## Exercise passage
--- START ---

# How can I simplify a radical in the numerator?

I have the following problem to simplify and I am lost on how to proceed:

$$\frac{\sqrt{1-x}+3}{2}$$

I'm aware that I can rewrite $$\sqrt{1-x}$$ as $$(1-x)^\frac{1}{2}$$ but then I don't know where to go from there.

The solution provided is $$\sqrt{\frac{1}{x}+2}$$.

How can I arrive at this solution? More granular baby steps very much appreciated.

--- END ---

## Task instructions
[1] Summarize the forum question about simplifying a radical in the numerator in two sentences.
[2] Reproduce the part of the forum question about simplifying a radical that lies between "I have the following" and "go from there.", inclusive.

## Data extracts

--- START ---

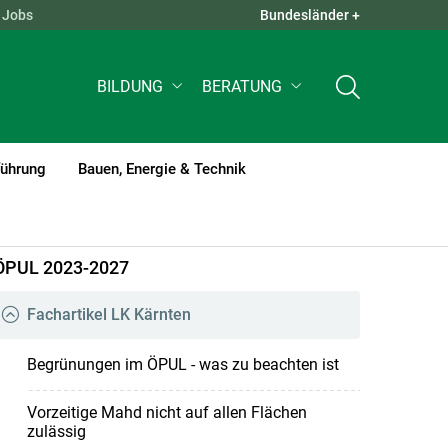
Jobs
Bundesländer +
QUICK LINKS +
BILDUNG
BERATUNG
führung
Bauen, Energie & Technik
ÖPUL 2023-2027
Fachartikel LK Kärnten
Begrünungen im ÖPUL - was zu beachten ist
Vorzeitige Mahd nicht auf allen Flächen
zulässig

--- END ---

## Numbered responses
[1] The poster doesn't know how to simplify (√(1−x) + 3)/2 and only knows that √(1−x) can be rewritten as (1−x)^(1/2). They give the provided solution, √(1/x + 2), and ask for detailed, step-by-step help reaching it.

[2]
I have the following problem to simplify and I am lost on how to proceed:

$$\frac{\sqrt{1-x}+3}{2}$$

I'm aware that I can rewrite $$\sqrt{1-x}$$ as $$(1-x)^\frac{1}{2}$$ but then I don't know where to go from there.